Game two is just ridiculous. He knocks Aluren out my hand with Duress and I am very quickly staring down Bosh, Iron Golem and Sundering Titan. However, I get lucky and topdeck another Aluren. This gives me another turn of blocking and hope (go, Wall of Blossoms!). On my next turn (which would be my last) I draw and cast Brainstorm and end up with exactly what I need to win (and I needed two cards).

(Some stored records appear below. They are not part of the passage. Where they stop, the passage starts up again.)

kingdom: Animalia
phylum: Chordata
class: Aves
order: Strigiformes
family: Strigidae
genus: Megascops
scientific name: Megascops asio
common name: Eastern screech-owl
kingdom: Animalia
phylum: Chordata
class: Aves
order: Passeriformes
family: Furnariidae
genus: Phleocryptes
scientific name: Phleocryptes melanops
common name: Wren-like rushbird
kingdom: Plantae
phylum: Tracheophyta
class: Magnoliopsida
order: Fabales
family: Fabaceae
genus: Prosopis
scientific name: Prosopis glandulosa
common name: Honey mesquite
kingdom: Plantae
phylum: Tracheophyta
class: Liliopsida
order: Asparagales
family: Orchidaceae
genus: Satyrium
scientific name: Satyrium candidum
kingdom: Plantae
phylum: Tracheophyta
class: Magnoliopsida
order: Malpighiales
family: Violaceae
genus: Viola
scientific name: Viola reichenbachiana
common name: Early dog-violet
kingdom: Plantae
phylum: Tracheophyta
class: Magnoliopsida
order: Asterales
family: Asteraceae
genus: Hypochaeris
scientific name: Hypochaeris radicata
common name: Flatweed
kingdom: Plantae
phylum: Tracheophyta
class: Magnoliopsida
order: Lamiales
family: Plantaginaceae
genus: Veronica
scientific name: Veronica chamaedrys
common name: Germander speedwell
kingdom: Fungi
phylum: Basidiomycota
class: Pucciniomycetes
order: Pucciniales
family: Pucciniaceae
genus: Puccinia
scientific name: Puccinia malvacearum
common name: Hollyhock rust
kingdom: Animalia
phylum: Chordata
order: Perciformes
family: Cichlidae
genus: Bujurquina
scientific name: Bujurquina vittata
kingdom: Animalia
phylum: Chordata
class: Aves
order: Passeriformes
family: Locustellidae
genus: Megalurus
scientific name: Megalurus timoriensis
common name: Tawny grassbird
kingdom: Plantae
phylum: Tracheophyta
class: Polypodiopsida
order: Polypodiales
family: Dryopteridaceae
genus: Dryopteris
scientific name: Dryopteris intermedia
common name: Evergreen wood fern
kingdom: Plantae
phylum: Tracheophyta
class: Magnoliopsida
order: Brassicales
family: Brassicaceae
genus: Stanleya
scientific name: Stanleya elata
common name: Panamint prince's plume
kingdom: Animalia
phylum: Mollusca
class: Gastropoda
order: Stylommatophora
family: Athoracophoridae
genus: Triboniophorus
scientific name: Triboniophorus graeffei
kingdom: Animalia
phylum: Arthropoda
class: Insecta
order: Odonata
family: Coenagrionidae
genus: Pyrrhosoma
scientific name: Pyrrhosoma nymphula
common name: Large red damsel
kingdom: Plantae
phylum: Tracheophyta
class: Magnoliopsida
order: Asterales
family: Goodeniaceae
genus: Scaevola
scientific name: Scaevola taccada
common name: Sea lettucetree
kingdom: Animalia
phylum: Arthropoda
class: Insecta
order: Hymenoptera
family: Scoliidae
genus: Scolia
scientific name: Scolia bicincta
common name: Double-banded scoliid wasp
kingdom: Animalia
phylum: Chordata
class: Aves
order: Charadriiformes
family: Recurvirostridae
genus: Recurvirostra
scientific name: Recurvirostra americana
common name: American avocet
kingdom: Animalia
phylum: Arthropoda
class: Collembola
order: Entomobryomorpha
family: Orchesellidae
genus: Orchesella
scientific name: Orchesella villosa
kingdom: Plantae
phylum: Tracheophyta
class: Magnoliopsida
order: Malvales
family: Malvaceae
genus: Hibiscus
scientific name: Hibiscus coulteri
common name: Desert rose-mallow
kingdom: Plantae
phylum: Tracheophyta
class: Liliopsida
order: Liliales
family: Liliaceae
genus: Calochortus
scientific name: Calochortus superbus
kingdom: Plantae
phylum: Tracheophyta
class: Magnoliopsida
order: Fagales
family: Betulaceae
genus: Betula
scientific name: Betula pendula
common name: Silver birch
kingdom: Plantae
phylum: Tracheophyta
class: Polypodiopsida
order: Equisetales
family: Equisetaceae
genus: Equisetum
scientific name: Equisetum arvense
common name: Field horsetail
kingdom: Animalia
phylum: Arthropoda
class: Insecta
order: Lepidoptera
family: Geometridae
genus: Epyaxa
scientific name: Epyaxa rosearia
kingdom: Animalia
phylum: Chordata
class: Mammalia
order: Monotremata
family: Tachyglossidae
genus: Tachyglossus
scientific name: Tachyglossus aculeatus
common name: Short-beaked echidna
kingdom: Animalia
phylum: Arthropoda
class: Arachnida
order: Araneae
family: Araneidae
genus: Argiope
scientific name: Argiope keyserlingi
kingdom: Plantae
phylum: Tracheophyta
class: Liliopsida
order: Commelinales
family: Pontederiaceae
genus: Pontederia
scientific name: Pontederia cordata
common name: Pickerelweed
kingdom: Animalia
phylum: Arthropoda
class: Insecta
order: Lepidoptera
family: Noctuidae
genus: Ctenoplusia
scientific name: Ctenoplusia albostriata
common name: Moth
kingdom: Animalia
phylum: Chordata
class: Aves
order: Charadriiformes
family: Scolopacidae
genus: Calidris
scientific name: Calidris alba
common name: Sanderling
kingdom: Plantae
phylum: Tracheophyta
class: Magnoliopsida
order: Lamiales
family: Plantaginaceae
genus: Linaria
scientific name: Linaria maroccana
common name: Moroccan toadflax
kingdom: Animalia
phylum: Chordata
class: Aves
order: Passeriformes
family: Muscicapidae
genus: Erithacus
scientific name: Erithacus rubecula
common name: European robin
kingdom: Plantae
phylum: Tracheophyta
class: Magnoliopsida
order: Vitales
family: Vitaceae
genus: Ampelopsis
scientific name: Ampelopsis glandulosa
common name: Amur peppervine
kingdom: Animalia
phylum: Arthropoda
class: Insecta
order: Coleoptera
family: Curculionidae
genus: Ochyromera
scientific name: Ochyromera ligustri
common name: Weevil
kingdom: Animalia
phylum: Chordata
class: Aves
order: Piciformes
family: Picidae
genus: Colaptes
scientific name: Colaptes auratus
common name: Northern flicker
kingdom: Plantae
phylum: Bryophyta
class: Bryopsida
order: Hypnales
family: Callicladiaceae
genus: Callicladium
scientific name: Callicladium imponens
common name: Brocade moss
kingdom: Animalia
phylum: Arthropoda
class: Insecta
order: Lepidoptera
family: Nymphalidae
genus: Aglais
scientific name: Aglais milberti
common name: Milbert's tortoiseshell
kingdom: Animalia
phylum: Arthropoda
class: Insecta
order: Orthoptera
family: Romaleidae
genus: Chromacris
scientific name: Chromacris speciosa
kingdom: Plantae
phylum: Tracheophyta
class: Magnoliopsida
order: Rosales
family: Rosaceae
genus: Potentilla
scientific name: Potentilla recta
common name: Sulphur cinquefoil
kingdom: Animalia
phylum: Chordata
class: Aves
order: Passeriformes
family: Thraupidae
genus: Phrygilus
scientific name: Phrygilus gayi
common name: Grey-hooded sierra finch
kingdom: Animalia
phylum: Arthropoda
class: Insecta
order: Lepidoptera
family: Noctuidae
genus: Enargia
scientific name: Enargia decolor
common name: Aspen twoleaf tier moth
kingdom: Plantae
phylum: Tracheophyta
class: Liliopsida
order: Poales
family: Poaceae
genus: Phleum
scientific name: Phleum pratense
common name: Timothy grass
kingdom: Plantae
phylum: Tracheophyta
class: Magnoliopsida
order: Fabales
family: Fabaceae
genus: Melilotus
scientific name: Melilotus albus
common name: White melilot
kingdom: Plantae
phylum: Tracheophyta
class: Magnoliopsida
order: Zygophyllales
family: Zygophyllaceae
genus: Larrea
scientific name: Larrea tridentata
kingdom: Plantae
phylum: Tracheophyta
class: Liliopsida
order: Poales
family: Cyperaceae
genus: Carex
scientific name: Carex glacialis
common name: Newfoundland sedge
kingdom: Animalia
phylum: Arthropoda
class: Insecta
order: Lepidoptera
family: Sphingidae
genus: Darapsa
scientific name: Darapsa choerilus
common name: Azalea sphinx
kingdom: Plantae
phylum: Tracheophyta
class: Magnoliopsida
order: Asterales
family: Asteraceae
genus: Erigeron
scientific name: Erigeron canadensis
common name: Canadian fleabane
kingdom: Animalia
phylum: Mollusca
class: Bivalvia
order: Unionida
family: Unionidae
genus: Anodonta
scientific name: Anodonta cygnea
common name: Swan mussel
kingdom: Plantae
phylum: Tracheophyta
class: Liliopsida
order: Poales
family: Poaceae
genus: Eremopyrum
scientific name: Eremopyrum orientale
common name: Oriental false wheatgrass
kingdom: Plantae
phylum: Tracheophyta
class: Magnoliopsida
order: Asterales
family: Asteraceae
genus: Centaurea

The key to winning against Welder/Reanimator is to be the luckiest sack ever.

So I won. Unfortunately, I lack the necessary resources to haul my scrawny butt out to Seattle to use my byes. Still, it’s better to have byes and not use them then to need byes and not have them. That’s what I’m going to be telling myself for a while, anyway. However, my victory unsettles me to a degree. After all, I’m supposed to suck at this game. Do I suck less now? Have I lost my shtick?

Of course, even as I type the words my mind drifts back to that first game in the finals. If you will recall, I had Wished a Maggot Carrier out of my sideboard early in the game. It perished for the cause twice. Later, as I was going off my opponent had put Platinum Angel into play via Goblin Welder in response to Maggot Carrier. Thing is, I should have responded with Eternal Witness and fetched the Maggot Carrier out of my graveyard and killed him with it. Instead, I let him untap.

So, yeah… I still suck at this game. My shtick is safe. At least, it’s safe until I win a PTQ.

All details presented above are to the best of my memory. But I am old.